L’influence de la torah sur la vie du peuple élu fut considérable, même les prophètes déplorent souvent la négligence de son observation. D’une manière générale, celle-ci se présente sous deux formes : l’une orale, l’autre écrite. Ce sont les verbes employés à propos de la torah qui indiquent si celle-ci est considérée comme une instruction orale ou écrite. L’instruction orale est présupposée par des formules telles qu’enseigner l’instruction (Ex 18.20), l’écouter (És 42.24), l’oublier (Os 4.6), la mépriser (És 5.24), la violer (Os 8.1). D’autre part, les phrases suivantes désignent la loi écrite : observer, garder la loi (Ps 119), marcher selon la loi pour régler sa vie selon ce qu’elle dit (Ex 16.4; Ps 78.2; 2 Ch 6.16). On ne peut parler de la loi comme d’un concept uniforme. Le terme torah est considéré comme la partie prise pour l’ensemble.
On peut également signaler qu’on a distingué essentiellement trois types de lois dans l’Ancien Testament : (1) casuistique, lorsqu’il s’agit de gérer ou d’administrer la justice, par exemple aux portes de la ville; (2) apodictique ou catégorique, qu’on relève dans un texte comme par exemple Exode 21.1, où il s’agit d’un ordre donné dans le cadre de la communauté cultuelle; (3) enfin, règle purement cultuelle, développée par le soin des prêtres.
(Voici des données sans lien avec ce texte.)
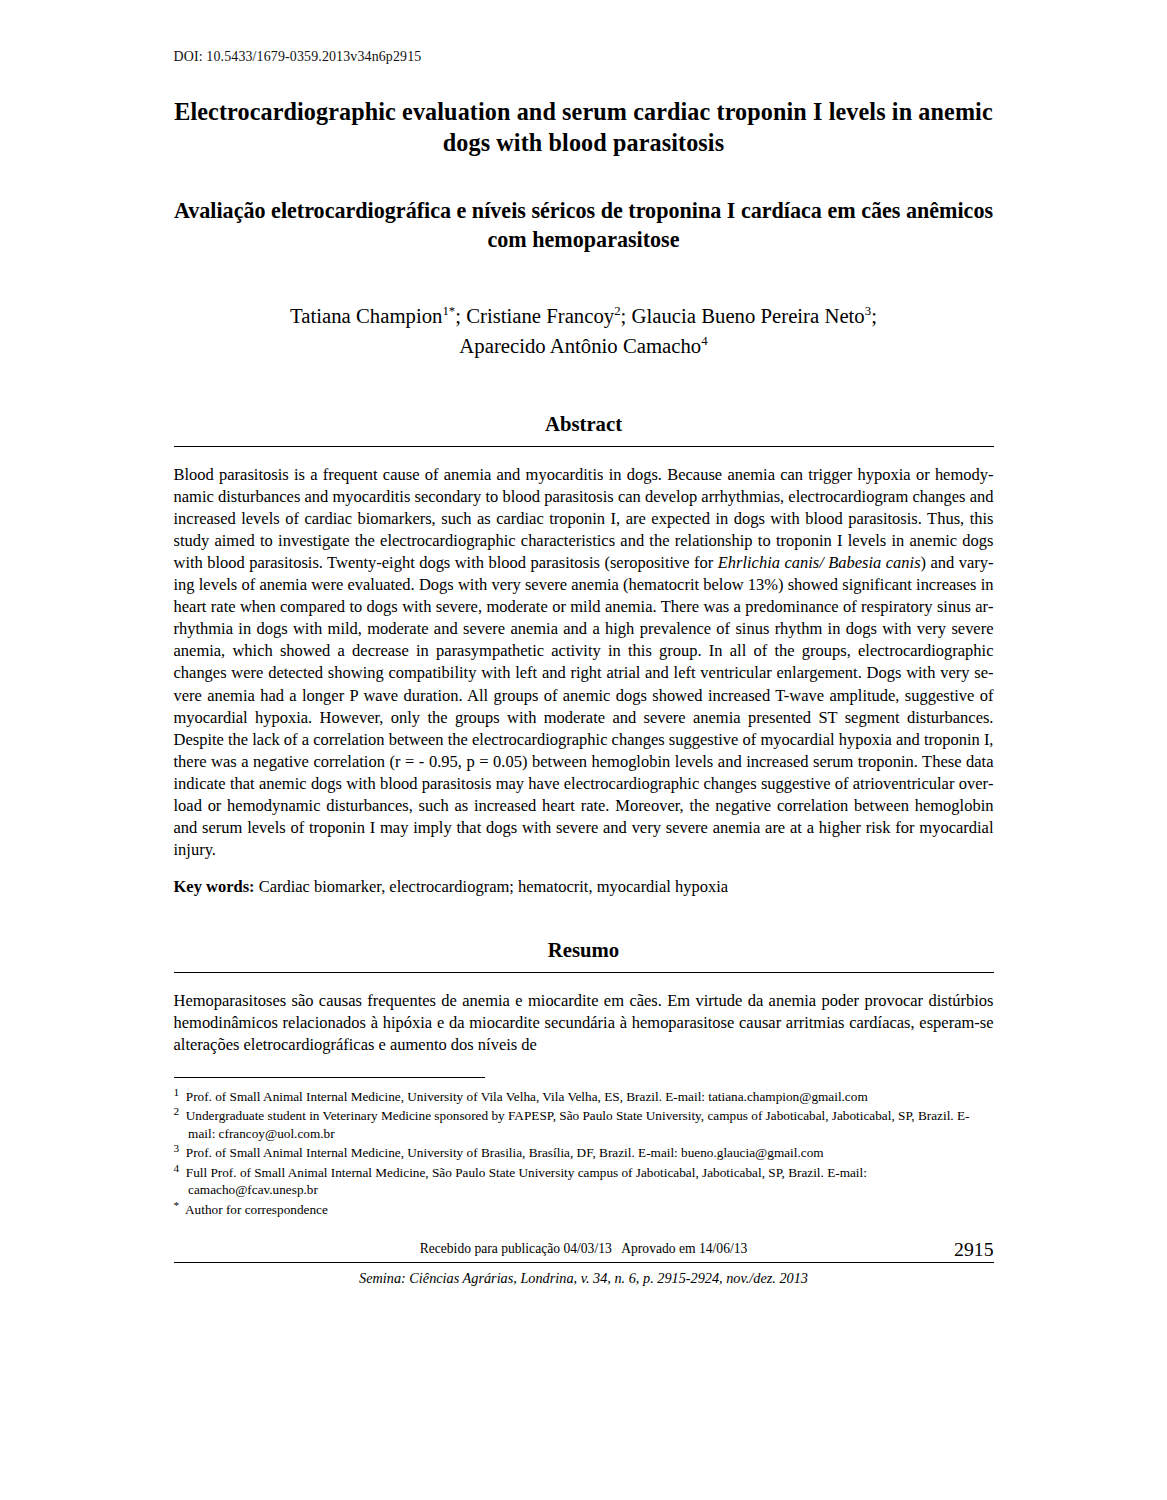DOI: 10.5433/1679-0359.2013v34n6p2915
Electrocardiographic evaluation and serum cardiac troponin I levels in anemic dogs with blood parasitosis
Avaliação eletrocardiográfica e níveis séricos de troponina I cardíaca em cães anêmicos com hemoparasitose
Tatiana Champion1*; Cristiane Francoy2; Glaucia Bueno Pereira Neto3;
Aparecido Antônio Camacho4
Abstract
Blood parasitosis is a frequent cause of anemia and myocarditis in dogs. Because anemia can trigger hypoxia or hemodynamic disturbances and myocarditis secondary to blood parasitosis can develop arrhythmias, electrocardiogram changes and increased levels of cardiac biomarkers, such as cardiac troponin I, are expected in dogs with blood parasitosis. Thus, this study aimed to investigate the electrocardiographic characteristics and the relationship to troponin I levels in anemic dogs with blood parasitosis. Twenty-eight dogs with blood parasitosis (seropositive for Ehrlichia canis/ Babesia canis) and varying levels of anemia were evaluated. Dogs with very severe anemia (hematocrit below 13%) showed significant increases in heart rate when compared to dogs with severe, moderate or mild anemia. There was a predominance of respiratory sinus arrhythmia in dogs with mild, moderate and severe anemia and a high prevalence of sinus rhythm in dogs with very severe anemia, which showed a decrease in parasympathetic activity in this group. In all of the groups, electrocardiographic changes were detected showing compatibility with left and right atrial and left ventricular enlargement. Dogs with very severe anemia had a longer P wave duration. All groups of anemic dogs showed increased T-wave amplitude, suggestive of myocardial hypoxia. However, only the groups with moderate and severe anemia presented ST segment disturbances. Despite the lack of a correlation between the electrocardiographic changes suggestive of myocardial hypoxia and troponin I, there was a negative correlation (r = - 0.95, p = 0.05) between hemoglobin levels and increased serum troponin. These data indicate that anemic dogs with blood parasitosis may have electrocardiographic changes suggestive of atrioventricular overload or hemodynamic disturbances, such as increased heart rate. Moreover, the negative correlation between hemoglobin and serum levels of troponin I may imply that dogs with severe and very severe anemia are at a higher risk for myocardial injury.
Key words: Cardiac biomarker, electrocardiogram; hematocrit, myocardial hypoxia
Resumo
Hemoparasitoses são causas frequentes de anemia e miocardite em cães. Em virtude da anemia poder provocar distúrbios hemodinâmicos relacionados à hipóxia e da miocardite secundária à hemoparasitose causar arritmias cardíacas, esperam-se alterações eletrocardiográficas e aumento dos níveis de
1 Prof. of Small Animal Internal Medicine, University of Vila Velha, Vila Velha, ES, Brazil. E-mail: tatiana.champion@gmail.com
2 Undergraduate student in Veterinary Medicine sponsored by FAPESP, São Paulo State University, campus of Jaboticabal, Jaboticabal, SP, Brazil. E-mail: cfrancoy@uol.com.br
3 Prof. of Small Animal Internal Medicine, University of Brasilia, Brasília, DF, Brazil. E-mail: bueno.glaucia@gmail.com
4 Full Prof. of Small Animal Internal Medicine, São Paulo State University campus of Jaboticabal, Jaboticabal, SP, Brazil. E-mail: camacho@fcav.unesp.br
* Author for correspondence
Recebido para publicação 04/03/13 Aprovado em 14/06/13
2915
Semina: Ciências Agrárias, Londrina, v. 34, n. 6, p. 2915-2924, nov./dez. 2013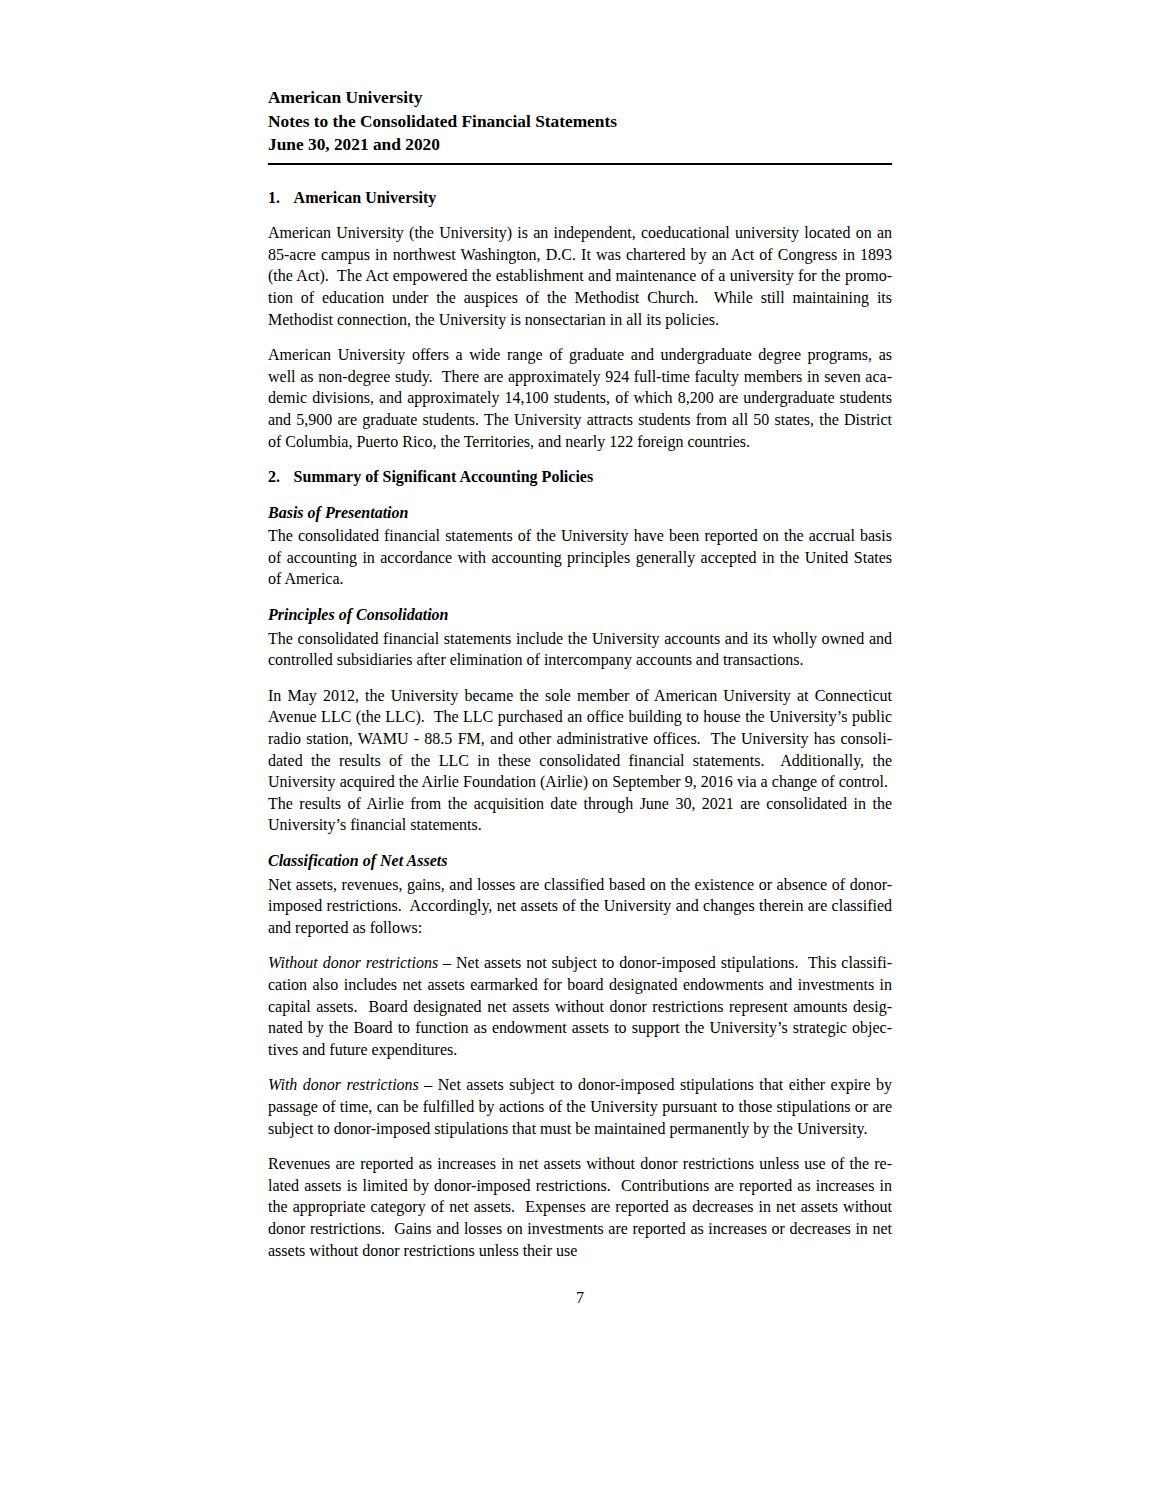American University
Notes to the Consolidated Financial Statements
June 30, 2021 and 2020
1. American University
American University (the University) is an independent, coeducational university located on an 85-acre campus in northwest Washington, D.C. It was chartered by an Act of Congress in 1893 (the Act). The Act empowered the establishment and maintenance of a university for the promotion of education under the auspices of the Methodist Church. While still maintaining its Methodist connection, the University is nonsectarian in all its policies.
American University offers a wide range of graduate and undergraduate degree programs, as well as non-degree study. There are approximately 924 full-time faculty members in seven academic divisions, and approximately 14,100 students, of which 8,200 are undergraduate students and 5,900 are graduate students. The University attracts students from all 50 states, the District of Columbia, Puerto Rico, the Territories, and nearly 122 foreign countries.
2. Summary of Significant Accounting Policies
Basis of Presentation
The consolidated financial statements of the University have been reported on the accrual basis of accounting in accordance with accounting principles generally accepted in the United States of America.
Principles of Consolidation
The consolidated financial statements include the University accounts and its wholly owned and controlled subsidiaries after elimination of intercompany accounts and transactions.
In May 2012, the University became the sole member of American University at Connecticut Avenue LLC (the LLC). The LLC purchased an office building to house the University’s public radio station, WAMU - 88.5 FM, and other administrative offices. The University has consolidated the results of the LLC in these consolidated financial statements. Additionally, the University acquired the Airlie Foundation (Airlie) on September 9, 2016 via a change of control. The results of Airlie from the acquisition date through June 30, 2021 are consolidated in the University’s financial statements.
Classification of Net Assets
Net assets, revenues, gains, and losses are classified based on the existence or absence of donor-imposed restrictions. Accordingly, net assets of the University and changes therein are classified and reported as follows:
Without donor restrictions – Net assets not subject to donor-imposed stipulations. This classification also includes net assets earmarked for board designated endowments and investments in capital assets. Board designated net assets without donor restrictions represent amounts designated by the Board to function as endowment assets to support the University’s strategic objectives and future expenditures.
With donor restrictions – Net assets subject to donor-imposed stipulations that either expire by passage of time, can be fulfilled by actions of the University pursuant to those stipulations or are subject to donor-imposed stipulations that must be maintained permanently by the University.
Revenues are reported as increases in net assets without donor restrictions unless use of the related assets is limited by donor-imposed restrictions. Contributions are reported as increases in the appropriate category of net assets. Expenses are reported as decreases in net assets without donor restrictions. Gains and losses on investments are reported as increases or decreases in net assets without donor restrictions unless their use
7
Dans tous les cas, la loi fait partie de l’alliance. Elle réglera la vie de ceux qui furent libérés et, à cet égard, notons que le premier commandement du Décalogue montre et fonde les neuf suivants.
Certains livres historiques, tels que Juges, 1-2 Samuel, 1-2 Rois, représentent l’histoire du peuple élu du point de vue de l’observation ou de la négligence de la loi. L’observation de celle-ci assure la prospérité matérielle du peuple; sa négligence cause des calamités de tous ordres.
Dans le livre des Proverbes, la loi est considérée comme une instruction accordée par un homme sage, et la sagesse de la torah assure ici également le bonheur de celui qui l’observe. C’est donc ce contenu spirituel qui explique que la traduction du terme par « nomos » en grec ou « loi » en français ne rend pas justice à l’idée et au contenu de l’original hébreu. La torah émane d’un Dieu miséricordieux, celui qui, dans sa bonté et sa sagesse, instruit son peuple. Ce fut donc une mauvaise interprétation de la loi, considérée comme un système juridique rigide, qui engendra le légalisme post-exilique aboutissant à l’hypocrisie des pharisiens de l’époque de Jésus. La loi devint alors une prescription négative, impersonnelle et aveugle.
« Si on comprend le caractère vivant de la loi dans l’Ancien Testament et si l’on y trouve les paroles que Dieu a données à son peuple, on ne sera pas surpris de rencontrer dans ces textes des différences importantes entre tel ou tel commandement. Ce serait une erreur que de vouloir les mettre tous sur le même plan et de leur attribuer une autorité identique. Il y a des lois de Dieu qui ont une autorité telle qu’elles dépassent les circonstances dans lesquelles elles ont été prononcées ou formulées. Les dix commandements étaient destinés au peuple dans le désert, mais, au-delà de ce temps et de ce lieu, ils restent à travers des siècles l’expression éternelle de la volonté de Dieu. Nous avons raison de les considérer comme l’un des textes essentiels de la foi et de la vie chrétiennes. […]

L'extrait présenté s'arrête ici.